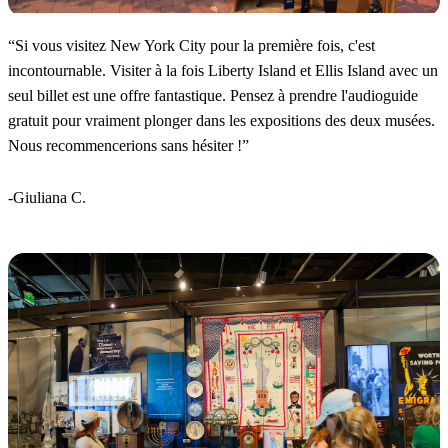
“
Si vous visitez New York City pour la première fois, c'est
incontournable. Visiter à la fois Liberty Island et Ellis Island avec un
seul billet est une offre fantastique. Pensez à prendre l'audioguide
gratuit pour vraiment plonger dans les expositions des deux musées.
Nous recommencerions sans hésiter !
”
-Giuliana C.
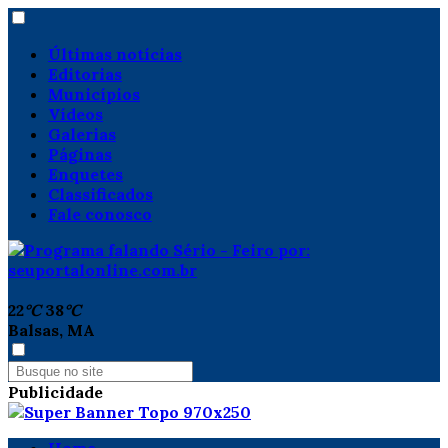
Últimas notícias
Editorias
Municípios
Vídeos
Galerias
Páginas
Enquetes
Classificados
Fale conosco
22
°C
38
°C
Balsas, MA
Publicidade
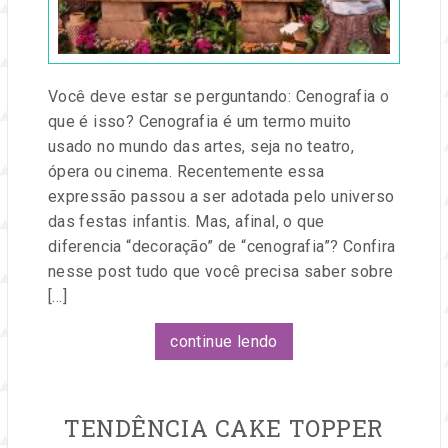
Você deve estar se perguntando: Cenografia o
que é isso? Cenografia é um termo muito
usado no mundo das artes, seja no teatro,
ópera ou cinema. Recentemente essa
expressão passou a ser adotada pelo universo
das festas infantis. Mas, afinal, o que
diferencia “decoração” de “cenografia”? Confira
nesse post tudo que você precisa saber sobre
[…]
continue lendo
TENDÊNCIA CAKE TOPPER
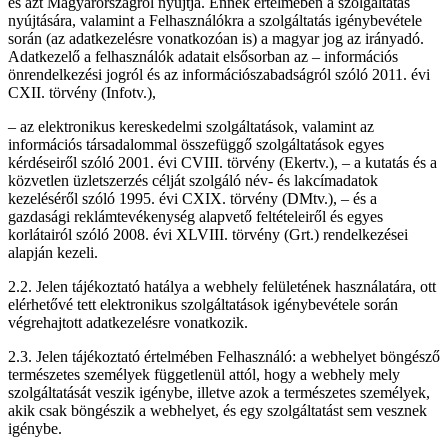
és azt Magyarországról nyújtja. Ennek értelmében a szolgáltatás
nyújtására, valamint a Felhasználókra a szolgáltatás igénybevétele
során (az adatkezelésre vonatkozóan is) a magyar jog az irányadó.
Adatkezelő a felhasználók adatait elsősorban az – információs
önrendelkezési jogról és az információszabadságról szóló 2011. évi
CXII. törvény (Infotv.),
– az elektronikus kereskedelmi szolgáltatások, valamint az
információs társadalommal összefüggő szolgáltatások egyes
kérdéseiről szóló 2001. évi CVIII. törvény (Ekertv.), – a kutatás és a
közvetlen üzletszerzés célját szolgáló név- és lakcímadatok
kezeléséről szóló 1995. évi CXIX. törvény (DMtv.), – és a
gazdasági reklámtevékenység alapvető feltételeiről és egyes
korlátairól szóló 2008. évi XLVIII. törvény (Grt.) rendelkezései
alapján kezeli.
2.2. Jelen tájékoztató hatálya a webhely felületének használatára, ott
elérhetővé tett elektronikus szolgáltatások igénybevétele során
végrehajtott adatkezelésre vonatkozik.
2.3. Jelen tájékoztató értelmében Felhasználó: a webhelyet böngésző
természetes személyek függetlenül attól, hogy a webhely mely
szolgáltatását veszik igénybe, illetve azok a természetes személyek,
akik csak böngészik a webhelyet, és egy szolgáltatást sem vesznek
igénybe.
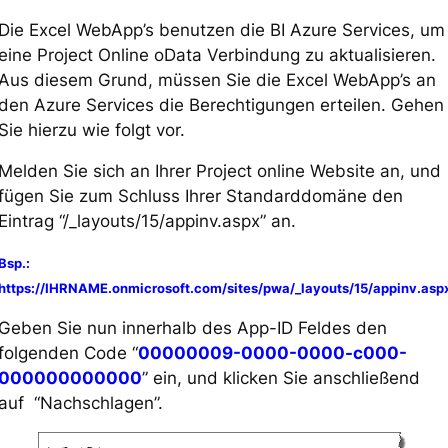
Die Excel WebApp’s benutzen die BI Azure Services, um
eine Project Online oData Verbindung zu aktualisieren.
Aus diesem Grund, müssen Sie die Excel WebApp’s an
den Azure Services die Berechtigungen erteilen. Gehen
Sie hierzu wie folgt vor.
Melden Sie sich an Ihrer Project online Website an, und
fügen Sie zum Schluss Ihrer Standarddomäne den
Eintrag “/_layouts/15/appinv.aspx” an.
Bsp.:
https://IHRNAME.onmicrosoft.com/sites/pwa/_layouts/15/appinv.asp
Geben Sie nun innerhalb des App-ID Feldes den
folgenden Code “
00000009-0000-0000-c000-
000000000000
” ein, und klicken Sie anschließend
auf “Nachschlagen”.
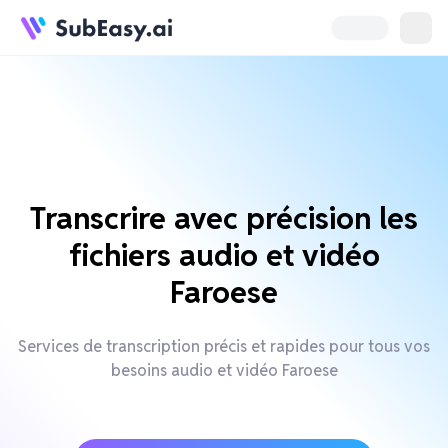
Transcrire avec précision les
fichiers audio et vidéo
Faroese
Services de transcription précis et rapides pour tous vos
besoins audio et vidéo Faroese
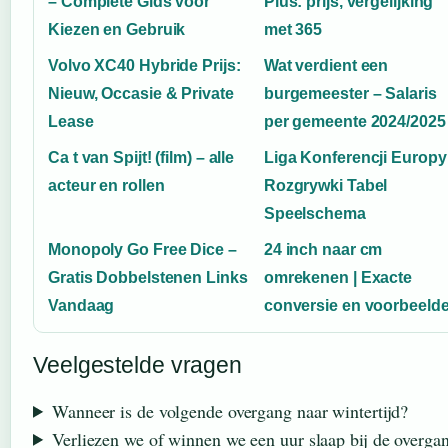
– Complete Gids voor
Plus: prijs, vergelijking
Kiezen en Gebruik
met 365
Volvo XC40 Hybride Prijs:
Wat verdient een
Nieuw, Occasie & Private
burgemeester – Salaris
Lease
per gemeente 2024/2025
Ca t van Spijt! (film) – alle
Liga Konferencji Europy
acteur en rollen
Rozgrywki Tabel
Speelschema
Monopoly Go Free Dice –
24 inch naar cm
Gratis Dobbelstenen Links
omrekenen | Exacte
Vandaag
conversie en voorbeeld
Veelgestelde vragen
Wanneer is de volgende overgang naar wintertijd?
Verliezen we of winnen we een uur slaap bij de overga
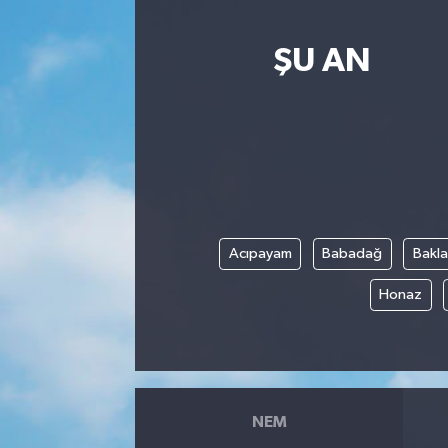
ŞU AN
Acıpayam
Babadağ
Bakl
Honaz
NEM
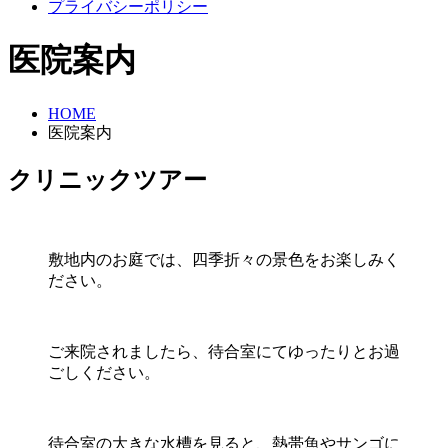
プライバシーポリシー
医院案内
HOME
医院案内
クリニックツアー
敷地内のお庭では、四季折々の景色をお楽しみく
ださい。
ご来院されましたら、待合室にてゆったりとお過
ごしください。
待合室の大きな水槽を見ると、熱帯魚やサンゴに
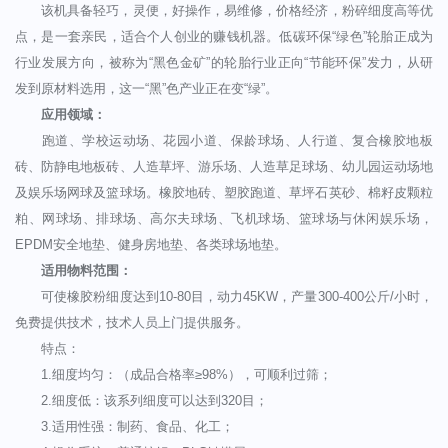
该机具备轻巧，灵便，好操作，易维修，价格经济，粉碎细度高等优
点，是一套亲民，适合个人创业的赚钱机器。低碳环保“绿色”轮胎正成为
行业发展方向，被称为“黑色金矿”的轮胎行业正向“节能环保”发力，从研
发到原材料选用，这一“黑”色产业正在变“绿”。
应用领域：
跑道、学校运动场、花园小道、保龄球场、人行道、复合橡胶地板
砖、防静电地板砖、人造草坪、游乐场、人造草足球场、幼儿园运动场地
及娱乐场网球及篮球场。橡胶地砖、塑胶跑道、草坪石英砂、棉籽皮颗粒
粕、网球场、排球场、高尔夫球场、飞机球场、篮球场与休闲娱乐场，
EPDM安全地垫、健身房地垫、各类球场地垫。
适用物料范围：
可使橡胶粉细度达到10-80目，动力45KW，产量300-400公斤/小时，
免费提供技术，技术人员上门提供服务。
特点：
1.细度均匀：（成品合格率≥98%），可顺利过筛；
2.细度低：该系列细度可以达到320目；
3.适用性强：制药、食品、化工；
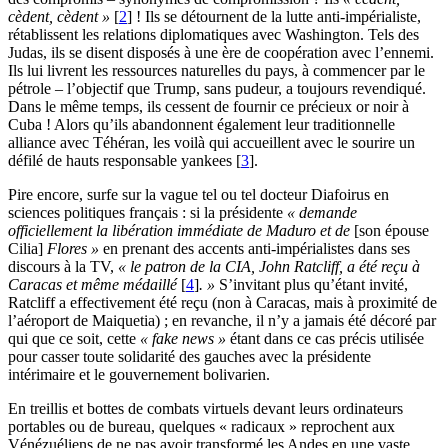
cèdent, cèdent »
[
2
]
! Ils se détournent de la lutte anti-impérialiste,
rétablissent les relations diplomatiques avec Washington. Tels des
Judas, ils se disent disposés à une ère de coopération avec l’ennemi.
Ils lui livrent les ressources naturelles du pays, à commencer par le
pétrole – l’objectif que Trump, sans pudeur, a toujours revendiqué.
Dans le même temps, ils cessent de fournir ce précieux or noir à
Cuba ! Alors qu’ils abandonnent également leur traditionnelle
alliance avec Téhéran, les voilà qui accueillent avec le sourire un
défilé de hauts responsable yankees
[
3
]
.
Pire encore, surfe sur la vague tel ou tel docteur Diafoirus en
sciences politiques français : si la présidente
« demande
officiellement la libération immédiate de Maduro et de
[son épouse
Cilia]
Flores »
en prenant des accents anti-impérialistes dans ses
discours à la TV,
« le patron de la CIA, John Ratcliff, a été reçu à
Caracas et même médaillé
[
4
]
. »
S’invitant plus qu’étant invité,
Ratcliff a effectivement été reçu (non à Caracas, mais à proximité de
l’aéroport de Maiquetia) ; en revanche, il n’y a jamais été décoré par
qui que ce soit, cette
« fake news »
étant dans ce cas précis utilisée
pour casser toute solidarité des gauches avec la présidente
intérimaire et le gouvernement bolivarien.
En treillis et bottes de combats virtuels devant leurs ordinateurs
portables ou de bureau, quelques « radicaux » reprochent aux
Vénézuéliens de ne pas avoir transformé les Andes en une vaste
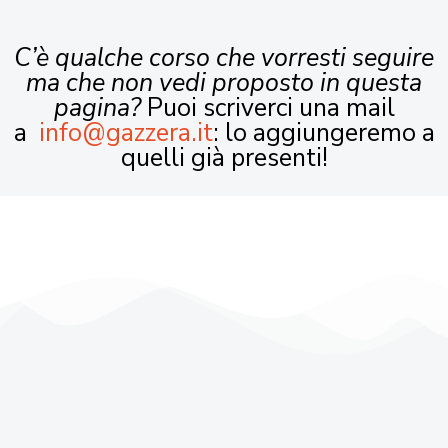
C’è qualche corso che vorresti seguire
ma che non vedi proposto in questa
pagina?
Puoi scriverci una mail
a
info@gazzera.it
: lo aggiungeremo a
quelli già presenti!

---

Everything in the entries except the images must be copied exactly.

Exercise output:
“
Si vous visitez New York City pour la première fois, c'est
incontournable. Visiter à la fois Liberty Island et Ellis Island avec un
seul billet est une offre fantastique. Pensez à prendre l'audioguide
gratuit pour vraiment plonger dans les expositions des deux musées.
Nous recommencerions sans hésiter !
”
-Giuliana C.
Últimas notícias
Editorias
Municípios
Vídeos
Galerias
Páginas
Enquetes
Classificados
Fale conosco
22
°C
38
°C
Balsas, MA
Publicidade
Você deve estar se perguntando: Cenografia o
que é isso? Cenografia é um termo muito
usado no mundo das artes, seja no teatro,
ópera ou cinema. Recentemente essa
expressão passou a ser adotada pelo universo
das festas infantis. Mas, afinal, o que
diferencia “decoração” de “cenografia”? Confira
nesse post tudo que você precisa saber sobre
[…]
continue lendo
TENDÊNCIA CAKE TOPPER
és azt Magyarországról nyújtja. Ennek értelmében a szolgáltatás
nyújtására, valamint a Felhasználókra a szolgáltatás igénybevétele
során (az adatkezelésre vonatkozóan is) a magyar jog az irányadó.
Adatkezelő a felhasználók adatait elsősorban az – információs
önrendelkezési jogról és az információszabadságról szóló 2011. évi
CXII. törvény (Infotv.),
– az elektronikus kereskedelmi szolgáltatások, valamint az
információs társadalommal összefüggő szolgáltatások egyes
kérdéseiről szóló 2001. évi CVIII. törvény (Ekertv.), – a kutatás és a
közvetlen üzletszerzés célját szolgáló név- és lakcímadatok
kezeléséről szóló 1995. évi CXIX. törvény (DMtv.), – és a
gazdasági reklámtevékenység alapvető feltételeiről és egyes
korlátairól szóló 2008. évi XLVIII. törvény (Grt.) rendelkezései
alapján kezeli.
2.2. Jelen tájékoztató hatálya a webhely felületének használatára, ott
elérhetővé tett elektronikus szolgáltatások igénybevétele során
végrehajtott adatkezelésre vonatkozik.
2.3. Jelen tájékoztató értelmében Felhasználó: a webhelyet böngésző
természetes személyek függetlenül attól, hogy a webhely mely
szolgáltatását veszik igénybe, illetve azok a természetes személyek,
akik csak böngészik a webhelyet, és egy szolgáltatást sem vesznek
igénybe.
Die Excel WebApp’s benutzen die BI Azure Services, um
eine Project Online oData Verbindung zu aktualisieren.
Aus diesem Grund, müssen Sie die Excel WebApp’s an
den Azure Services die Berechtigungen erteilen. Gehen
Sie hierzu wie folgt vor.
Melden Sie sich an Ihrer Project online Website an, und
fügen Sie zum Schluss Ihrer Standarddomäne den
Eintrag “/_layouts/15/appinv.aspx” an.
Bsp.:
https://IHRNAME.onmicrosoft.com/sites/pwa/_layouts/15/appinv.asp
Geben Sie nun innerhalb des App-ID Feldes den
folgenden Code “
00000009-0000-0000-c000-
000000000000
” ein, und klicken Sie anschließend
auf “Nachschlagen”.
Transcrire avec précision les
fichiers audio et vidéo
Faroese
Services de transcription précis et rapides pour tous vos
besoins audio et vidéo Faroese
– Complete Gids voor
Plus: prijs, vergelijking
Kiezen en Gebruik
met 365
Volvo XC40 Hybride Prijs:
Wat verdient een
Nieuw, Occasie & Private
burgemeester – Salaris
Lease
per gemeente 2024/2025
Ca t van Spijt! (film) – alle
Liga Konferencji Europy
acteur en rollen
Rozgrywki Tabel
Speelschema
Monopoly Go Free Dice –
24 inch naar cm
Gratis Dobbelstenen Links
omrekenen | Exacte
Vandaag
conversie en voorbeeld
Veelgestelde vragen
Wanneer is de volgende overgang naar wintertijd?
Verliezen we of winnen we een uur slaap bij de overga
ŞU AN
Acıpayam
Babadağ
Bakl
Honaz
NEM
プライバシーポリシー
医院案内
HOME
医院案内
クリニックツアー
敷地内のお庭では、四季折々の景色をお楽しみく
ださい。
ご来院されましたら、待合室にてゆったりとお過
ごしください。
待合室の大きな水槽を見ると、熱帯魚やサンゴに
该机具备轻巧，灵便，好操作，易维修，价格经济，粉碎细度高等优
点，是一套亲民，适合个人创业的赚钱机器。低碳环保“绿色”轮胎正成为
行业发展方向，被称为“黑色金矿”的轮胎行业正向“节能环保”发力，从研
发到原材料选用，这一“黑”色产业正在变“绿”。
应用领域：
跑道、学校运动场、花园小道、保龄球场、人行道、复合橡胶地板
砖、防静电地板砖、人造草坪、游乐场、人造草足球场、幼儿园运动场地
及娱乐场网球及篮球场。橡胶地砖、塑胶跑道、草坪石英砂、棉籽皮颗粒
粕、网球场、排球场、高尔夫球场、飞机球场、篮球场与休闲娱乐场，
EPDM安全地垫、健身房地垫、各类球场地垫。
适用物料范围：
可使橡胶粉细度达到10-80目，动力45KW，产量300-400公斤/小时，
免费提供技术，技术人员上门提供服务。
特点：
1.细度均匀：（成品合格率≥98%），可顺利过筛；
2.细度低：该系列细度可以达到320目；
3.适用性强：制药、食品、化工；
cèdent, cèdent »
[
2
]
! Ils se détournent de la lutte anti-impérialiste,
rétablissent les relations diplomatiques avec Washington. Tels des
Judas, ils se disent disposés à une ère de coopération avec l’ennemi.
Ils lui livrent les ressources naturelles du pays, à commencer par le
pétrole – l’objectif que Trump, sans pudeur, a toujours revendiqué.
Dans le même temps, ils cessent de fournir ce précieux or noir à
Cuba ! Alors qu’ils abandonnent également leur traditionnelle
alliance avec Téhéran, les voilà qui accueillent avec le sourire un
défilé de hauts responsable yankees
[
3
]
.
Pire encore, surfe sur la vague tel ou tel docteur Diafoirus en
sciences politiques français : si la présidente
« demande
officiellement la libération immédiate de Maduro et de
[son épouse
Cilia]
Flores »
en prenant des accents anti-impérialistes dans ses
discours à la TV,
« le patron de la CIA, John Ratcliff, a été reçu à
Caracas et même médaillé
[
4
]
. »
S’invitant plus qu’étant invité,
Ratcliff a effectivement été reçu (non à Caracas, mais à proximité de
l’aéroport de Maiquetia) ; en revanche, il n’y a jamais été décoré par
qui que ce soit, cette
« fake news »
étant dans ce cas précis utilisée
pour casser toute solidarité des gauches avec la présidente
intérimaire et le gouvernement bolivarien.
En treillis et bottes de combats virtuels devant leurs ordinateurs
portables ou de bureau, quelques « radicaux » reprochent aux
Vénézuéliens de ne pas avoir transformé les Andes en une vaste
C’è qualche corso che vorresti seguire
ma che non vedi proposto in questa
pagina?
Puoi scriverci una mail
a
info@gazzera.it
: lo aggiungeremo a
quelli già presenti!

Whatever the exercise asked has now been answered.